Still, there was always tack to be repaired, and both of the kennel-men sat at the worktable with leather in their hands, busy with awls and waxed thread. George noticed that the scent of the leather was stronger t
han usual, or perhaps it was that the competing odors hadn’t yet settled in to the rebuilt rooms. Give it a year, he thought, and it’ll smell just the same as before—a mix of steamed grain, boiled meat, leather, and hard work, with the sparkling tang of polish and liniments overlaying it all.
He nodded at Tanguy and Huon. Both of the short lutins in their usual red vests and breeches nodded back. “How do you like your new digs?” he asked. At their puzzled expressions, he emended, “I mean, the new sleeping chambers.”
One improvement Ives had requested was a couple of rooms where the kennel-men could sleep over, if there were an emergency of any kind. They had houses and families of their own, but it was useful to have a place onsite, and George had commented on how there was usually a room or two like that over a large stable, for the same reason.
“They’re handy, huntsman,” Tanguy said, “though Armelle would rather see me home at night.” He blushed as he said it. He’d been married just a few months, like George.

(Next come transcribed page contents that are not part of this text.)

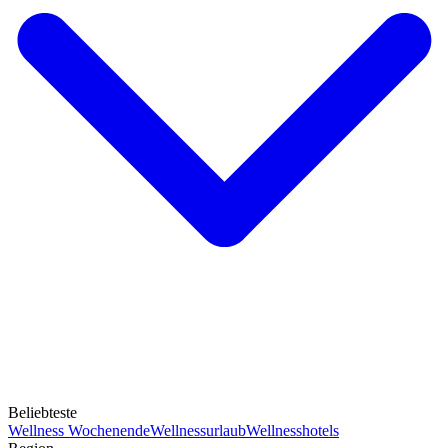
Beliebteste
Wellness Wochenende
Wellnessurlaub
Wellnesshotels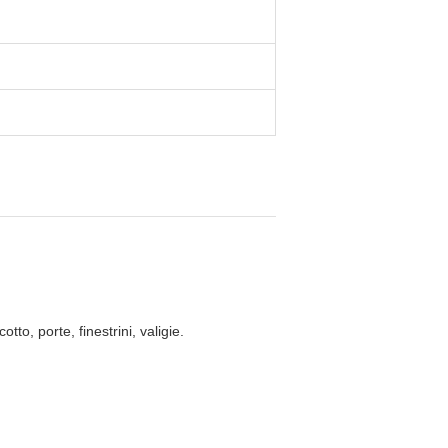
to, porte, finestrini, valigie.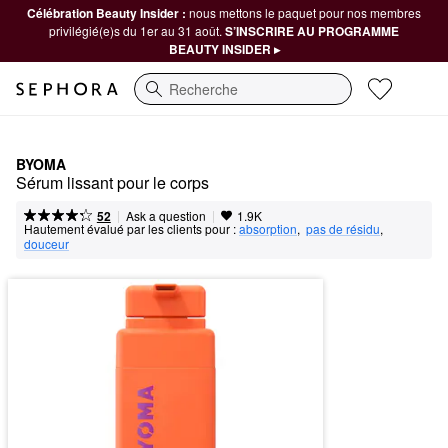
Célébration Beauty Insider :
nous mettons le paquet pour nos membres
privilégié(e)s du 1er au 31 août.
S’INSCRIRE AU PROGRAMME
BEAUTY INSIDER ▸
Recherche
BYOMA
Sérum lissant pour le corps
|
|
Ask a question
52
1.9K
Hautement évalué par les clients pour :
absorption
,  
pas de résidu
,  
douceur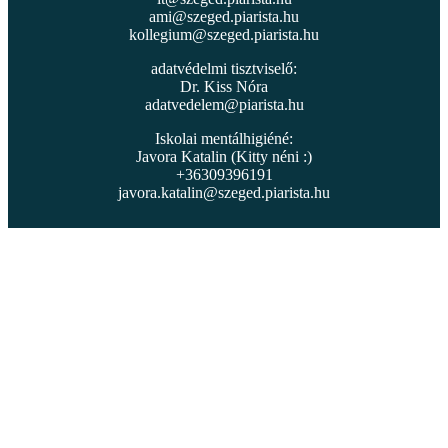
ami@szeged.piarista.hu
kollegium@szeged.piarista.hu
adatvédelmi tisztviselő:
Dr. Kiss Nóra
adatvedelem@piarista.hu
Iskolai mentálhigiéné:
Javora Katalin (Kitty néni :)
+36309396191
javora.katalin@szeged.piarista.hu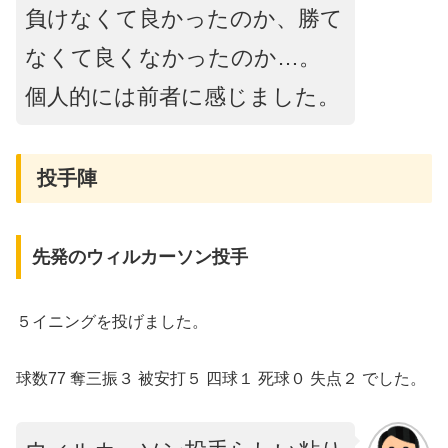
負けなくて良かったのか、勝て
なくて良くなかったのか…。
個人的には前者に感じました。
投手陣
先発のウィルカーソン投手
５イニングを投げました。
球数77 奪三振３ 被安打５ 四球１ 死球０ 失点２ でした。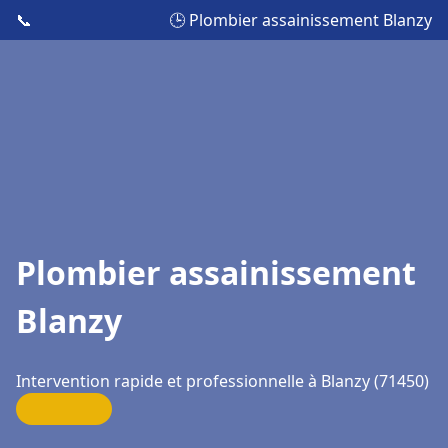
📞
🕒 Plombier assainissement Blanzy
Plombier assainissement
Blanzy
Intervention rapide et professionnelle à Blanzy (71450)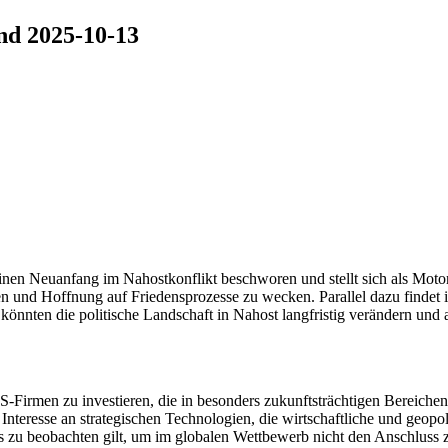
nd 2025-10-13
nen Neuanfang im Nahostkonflikt beschworen und stellt sich als Motor 
en und Hoffnung auf Friedensprozesse zu wecken. Parallel dazu findet i
 könnten die politische Landschaft in Nahost langfristig verändern und
Firmen zu investieren, die in besonders zukunftsträchtigen Bereichen 
e Interesse an strategischen Technologien, die wirtschaftliche und geo
es zu beobachten gilt, um im globalen Wettbewerb nicht den Anschluss z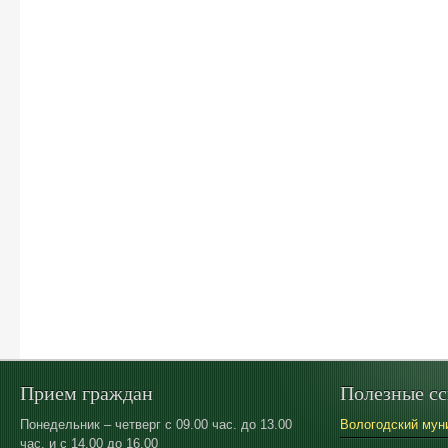
Прием граждан
Полезные с
Понедельник – четверг с 09.00 час. до 13.00
Вологодский мун
час. и с 14.00 до 16.00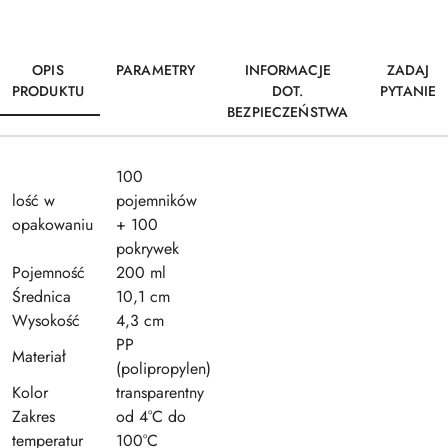
OPIS
PARAMETRY
INFORMACJE
ZADAJ
PRODUKTU
DOT.
PYTANIE
BEZPIECZEŃSTWA
100
lość w
pojemników
opakowaniu
+ 100
pokrywek
Pojemność
200 ml
Średnica
10,1 cm
Wysokość
4,3 cm
PP
Materiał
(polipropylen)
Kolor
transparentny
Zakres
od 4°C do
temperatur
100°C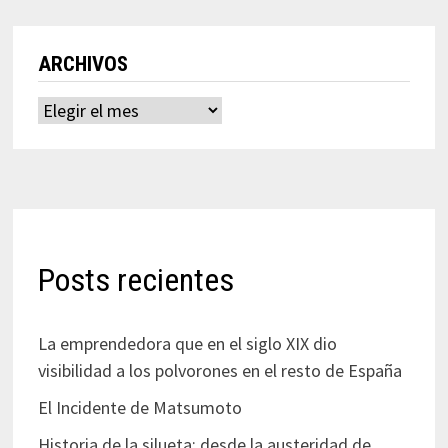
ARCHIVOS
Archivos
Posts recientes
La emprendedora que en el siglo XIX dio
visibilidad a los polvorones en el resto de España
El Incidente de Matsumoto
Historia de la silueta: desde la austeridad de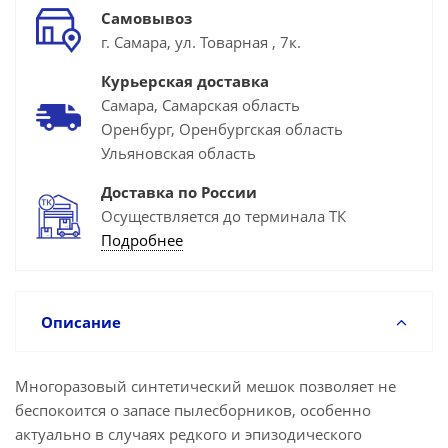
Самовывоз
г. Самара, ул. Товарная , 7к.
Курьерская доставка
Самара, Самарская область
Оренбург, Оренбургская область
Ульяновская область
Доставка по России
Осуществляется до терминала ТК
Подробнее
Описание
Многоразовый синтетический мешок позволяет не
беспокоится о запасе пылесборников, особенно
актуально в случаях редкого и эпизодического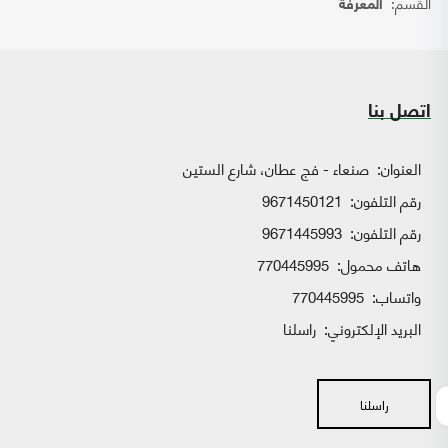
القسم:
المعرفة
اتصل بنا
العنوان:
صنعاء - فج عطان، شارع الستين
رقم التلفون:
9671450121
رقم التلفون:
9671445993
هاتف محمول:
770445995
واتساب:
770445995
البريد الإلكتروني:
راسلنا
راسلنا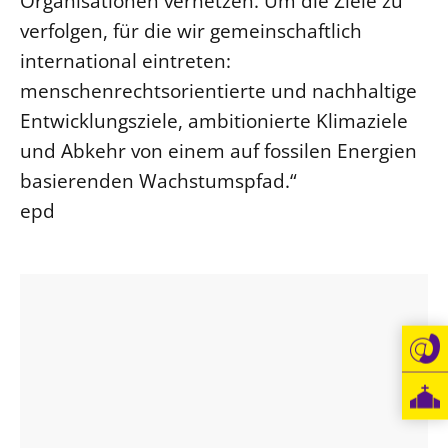
Organisationen vernetzen. Um die Ziele zu
verfolgen, für die wir gemeinschaftlich
international eintreten:
menschenrechtsorientierte und nachhaltige
Entwicklungsziele, ambitionierte Klimaziele
und Abkehr von einem auf fossilen Energien
basierenden Wachstumspfad.“
epd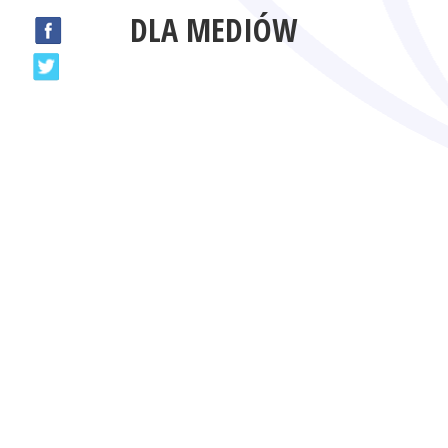
DLA MEDIÓW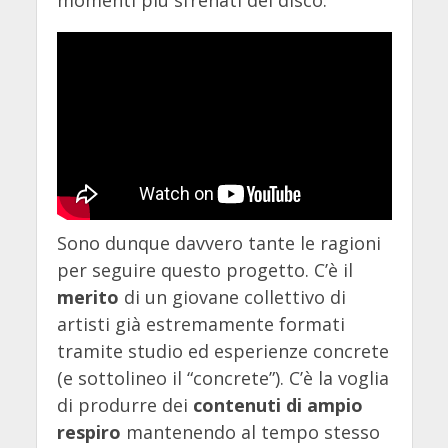
Sono dunque davvero tante le ragioni
per seguire questo progetto. C’è il
merito
di un giovane collettivo di
artisti già estremamente formati
tramite studio ed esperienze concrete
(e sottolineo il “concrete”). C’è la voglia
di produrre dei
contenuti di ampio
respiro
mantenendo al tempo stesso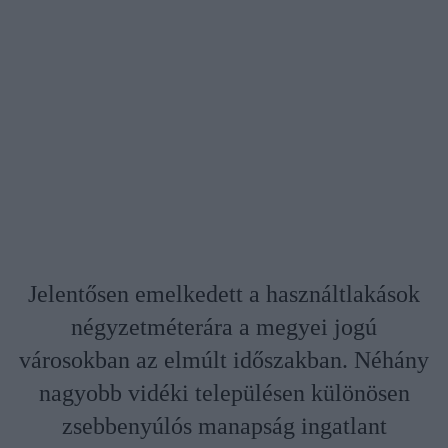
Jelentősen emelkedett a használtlakások
négyzetméterára a megyei jogú
városokban az elmúlt időszakban. Néhány
nagyobb vidéki településen különösen
zsebbenyúlós manapság ingatlant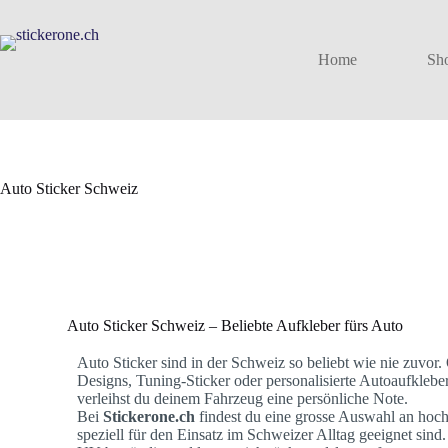
Home
Sh
Auto Sticker Schweiz
Auto Sticker Schweiz – Beliebte Aufkleber fürs Auto
Auto Sticker sind in der Schweiz so beliebt wie nie zuvor. 
Designs, Tuning-Sticker oder personalisierte Autoaufkleber
verleihst du deinem Fahrzeug eine persönliche Note.
Bei
Stickerone.ch
findest du eine grosse Auswahl an hoch
speziell für den Einsatz im Schweizer Alltag geeignet sind.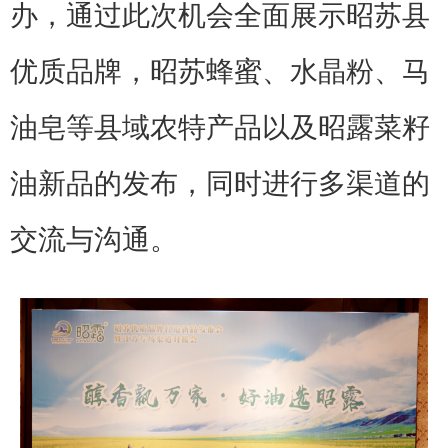
办，通过此次机会全面展示昭苏县
优质品牌，昭苏蜂蜜、水晶粉、马
油皂等县域农特产品以及昭露菜籽
油新品的发布，同时进行多渠道的
交流与沟通。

Bachelor Huon laughed at his workmate as George passed, walking through to the kennel-master’s office in the next room.
Ives rose from his short desk to greet him, and walked around and closed the door behind him. George’s eyebrow raised—it was uncommon for that door to be shut.
“What’s up, kennel-master?” he asked. The older lutin made his way back to his desk chair and waved him to a larger seat in front, one of a pair that he kept around that were better suited to the size of a fae, or a human like George.
Ives didn’t respond directly. “We’re all done,” he said. “The books going up in the huntsman’s office, that was the very last of it.”
George let him set his own pace for the conversation. “So, everything’s back to normal, is it? You happy with the results?”
Ives nodded. “We’re ready for the puppies to return anytime.”
“A good thing,” George said. “The walkers are getting… restive. I just had an earful from Eurig this morning. Not sure if I can make him keep them a few more weeks.”